I am now down in the cabana pasture with the other Nigerians and all the minis except Peaches and Mabel.
Fancy pants Lucy and little brown-nose Joy were bragging about how they are staying up at the big barn with the milkers. Even Peaches, who is way down at the bottom of the pecking order, with only her own twin sister Mabel to boss around, was acting snooty.
Big deal, I said to myself.
Then came what I thought was the final indignity: Bertie the half-wit dry yearling was ushered up to the big barn, because she is going to be one of the milkers in the spring.
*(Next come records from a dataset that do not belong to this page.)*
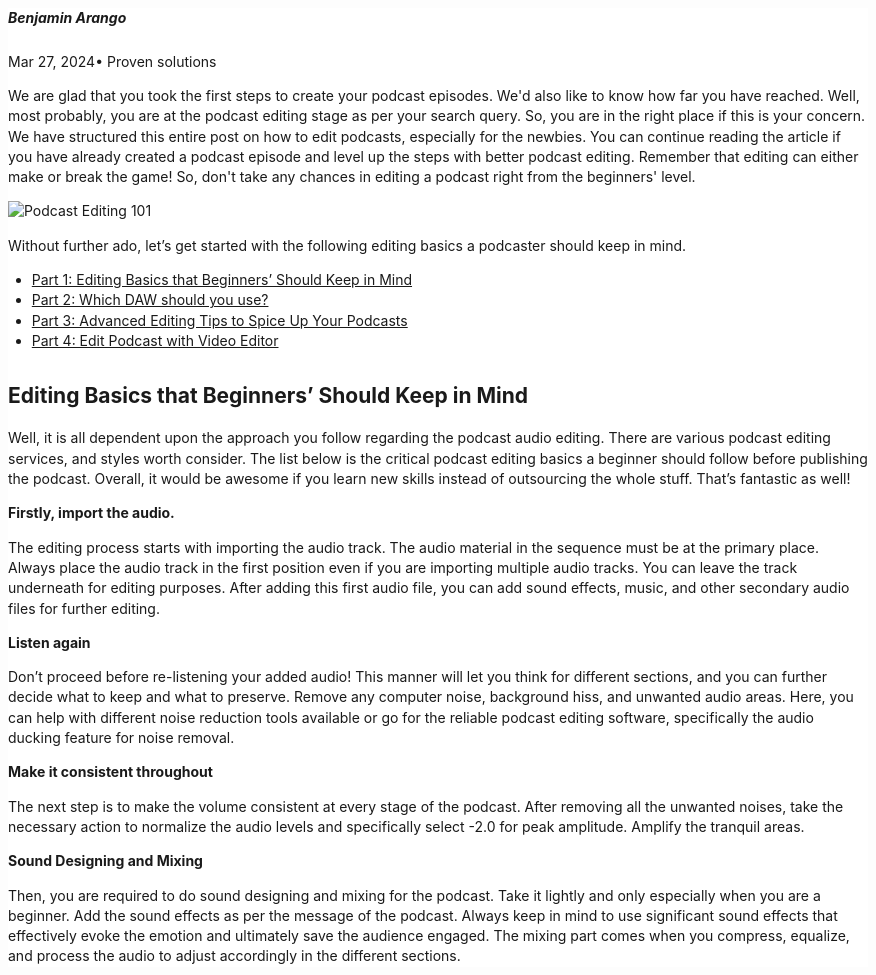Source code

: ##### Benjamin Arango

 Mar 27, 2024• Proven solutions

We are glad that you took the first steps to create your podcast episodes. We'd also like to know how far you have reached. Well, most probably, you are at the podcast editing stage as per your search query. So, you are in the right place if this is your concern. We have structured this entire post on how to edit podcasts, especially for the newbies. You can continue reading the article if you have already created a podcast episode and level up the steps with better podcast editing. Remember that editing can either make or break the game! So, don't take any chances in editing a podcast right from the beginners' level.

![Podcast Editing 101](https://images.wondershare.com/filmora/article-images/podcast-editing-101.jpg)

Without further ado, let’s get started with the following editing basics a podcaster should keep in mind.

* [Part 1: Editing Basics that Beginners’ Should Keep in Mind](#part1)
* [Part 2: Which DAW should you use?](#part2)
* [Part 3: Advanced Editing Tips to Spice Up Your Podcasts](#part3)
* [Part 4: Edit Podcast with Video Editor](#part4)

## Editing Basics that Beginners’ Should Keep in Mind

Well, it is all dependent upon the approach you follow regarding the podcast audio editing. There are various podcast editing services, and styles worth consider. The list below is the critical podcast editing basics a beginner should follow before publishing the podcast. Overall, it would be awesome if you learn new skills instead of outsourcing the whole stuff. That’s fantastic as well!

**Firstly, import the audio.**

The editing process starts with importing the audio track. The audio material in the sequence must be at the primary place. Always place the audio track in the first position even if you are importing multiple audio tracks. You can leave the track underneath for editing purposes. After adding this first audio file, you can add sound effects, music, and other secondary audio files for further editing.

**Listen again**

Don’t proceed before re-listening your added audio! This manner will let you think for different sections, and you can further decide what to keep and what to preserve. Remove any computer noise, background hiss, and unwanted audio areas. Here, you can help with different noise reduction tools available or go for the reliable podcast editing software, specifically the audio ducking feature for noise removal.

**Make it consistent throughout**

The next step is to make the volume consistent at every stage of the podcast. After removing all the unwanted noises, take the necessary action to normalize the audio levels and specifically select -2.0 for peak amplitude. Amplify the tranquil areas.

**Sound Designing and Mixing**

Then, you are required to do sound designing and mixing for the podcast. Take it lightly and only especially when you are a beginner. Add the sound effects as per the message of the podcast. Always keep in mind to use significant sound effects that effectively evoke the emotion and ultimately save the audience engaged. The mixing part comes when you compress, equalize, and process the audio to adjust accordingly in the different sections.
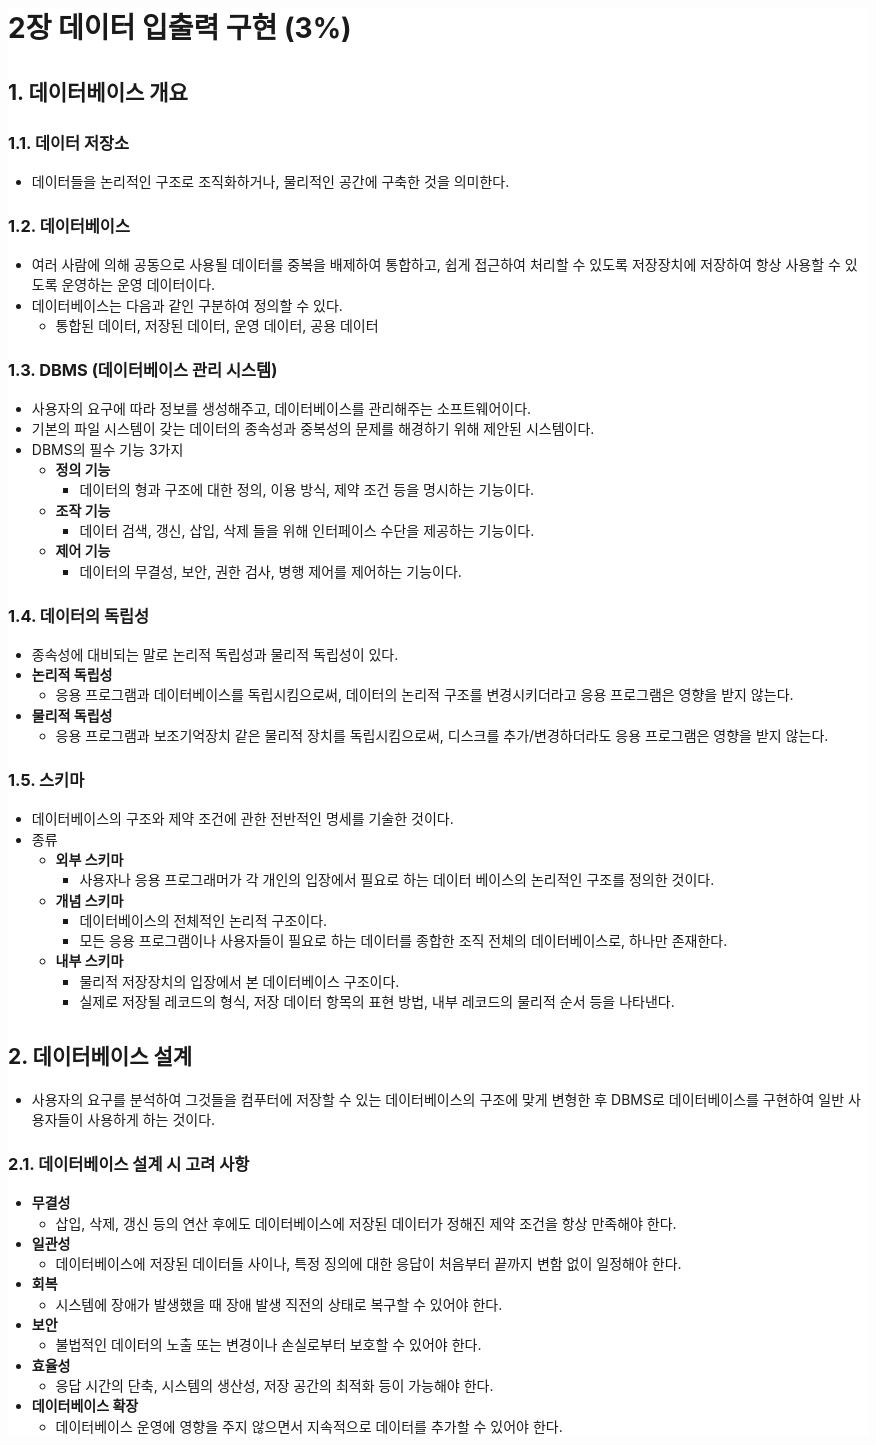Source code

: # 2장 데이터 입출력 구현 (3%)

## 1. 데이터베이스 개요

### 1.1. 데이터 저장소
- 데이터들을 논리적인 구조로 조직화하거나, 물리적인 공간에 구축한 것을 의미한다.

### 1.2. 데이터베이스
- 여러 사람에 의해 공동으로 사용될 데이터를 중복을 배제하여 통합하고, 쉽게 접근하여 처리할 수 있도록 저장장치에 저장하여 항상 사용할 수 있도록 운영하는 운영 데이터이다.
- 데이터베이스는 다음과 같인 구분하여 정의할 수 있다.
  - 통합된 데이터, 저장된 데이터, 운영 데이터, 공용 데이터

### 1.3. DBMS (데이터베이스 관리 시스템)
- 사용자의 요구에 따라 정보를 생성해주고, 데이터베이스를 관리해주는 소프트웨어이다.
- 기본의 파일 시스템이 갖는 데이터의 종속성과 중복성의 문제를 해경하기 위해 제안된 시스템이다.
- DBMS의 필수 기능 3가지
  - **정의 기능**
    - 데이터의 형과 구조에 대한 정의, 이용 방식, 제약 조건 등을 명시하는 기능이다.
  - **조작 기능**
    - 데이터 검색, 갱신, 삽입, 삭제 들을 위해 인터페이스 수단을 제공하는 기능이다.
  - **제어 기능**
    - 데이터의 무결성, 보안, 권한 검사, 병행 제어를 제어하는 기능이다.

### 1.4. 데이터의 독립성
- 종속성에 대비되는 말로 논리적 독립성과 물리적 독립성이 있다.
- **논리적 독립성**
  - 응용 프로그램과 데이터베이스를 독립시킴으로써, 데이터의 논리적 구조를 변경시키더라고 응용 프로그램은 영향을 받지 않는다.
- **물리적 독립성**
  - 응용 프로그램과 보조기억장치 같은 물리적 장치를 독립시킴으로써, 디스크를 추가/변경하더라도 응용 프로그램은 영향을 받지 않는다.

### 1.5. 스키마
- 데이터베이스의 구조와 제약 조건에 관한 전반적인 명세를 기술한 것이다.
- 종류
  - **외부 스키마**
    - 사용자나 응용 프로그래머가 각 개인의 입장에서 필요로 하는 데이터 베이스의 논리적인 구조를 정의한 것이다.
  - **개념 스키마**
    - 데이터베이스의 전체적인 논리적 구조이다.
    - 모든 응용 프로그램이나 사용자들이 필요로 하는 데이터를 종합한 조직 전체의 데이터베이스로, 하나만 존재한다.
  - **내부 스키마**
    - 물리적 저장장치의 입장에서 본 데이터베이스 구조이다.
    - 실제로 저장될 레코드의 형식, 저장 데이터 항목의 표현 방법, 내부 레코드의 물리적 순서 등을 나타낸다.

## 2. 데이터베이스 설계
- 사용자의 요구를 분석하여 그것들을 컴푸터에 저장할 수 있는 데이터베이스의 구조에 맞게 변형한 후 DBMS로 데이터베이스를 구현하여 일반 사용자들이 사용하게 하는 것이다.

### 2.1. 데이터베이스 설계 시 고려 사항
- **무결성**
  - 삽입, 삭제, 갱신 등의 연산 후에도 데이터베이스에 저장된 데이터가 정해진 제약 조건을 항상 만족해야 한다.
- **일관성**
  - 데이터베이스에 저장된 데이터들 사이나, 특정 징의에 대한 응답이 처음부터 끝까지 변함 없이 일정해야 한다.
- **회복**
  - 시스템에 장애가 발생했을 때 장애 발생 직전의 상태로 복구할 수 있어야 한다.
- **보안**
  - 불법적인 데이터의 노출 또는 변경이나 손실로부터 보호할 수 있어야 한다.
- **효율성**
  - 응답 시간의 단축, 시스템의 생산성, 저장 공간의 최적화 등이 가능해야 한다.
- **데이터베이스 확장**
  - 데이터베이스 운영에 영향을 주지 않으면서 지속적으로 데이터를 추가할 수 있어야 한다.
This left me and Hannah Belle and Breezy and Jammies and Tubster (what is her real name, anyway?) and Billie and Willa stewing in our own juices. We assumed the service would be very poor down where we were, and the big fancy milkers would get all the good food, and alfalfa instead of grass hay, and lots of cosseting that they don't need, being horribly conceited already not to mention fat.
But no: the food is pretty good down here, and so far a reasonable amount of it, even some halfway decent alfalfa.
But still the milkers were acting supercilious, because they had heard that they were going to get some special treatment. Well, a couple of days went by and someone pulled up in a little white car and got out and started putting a coverall on out of the trunk, and I said to myself, wait a minute.
Wait just a minute, I said, there is only one reason for a person to arrive and put a green coverall over their clothes, and that reason is that the person is a veterinarian. Ha!
Pretty soon the milkers got their special treatment - shots in the ass and needles in their necks to take blood samples.
I tried not to laugh. But not very hard.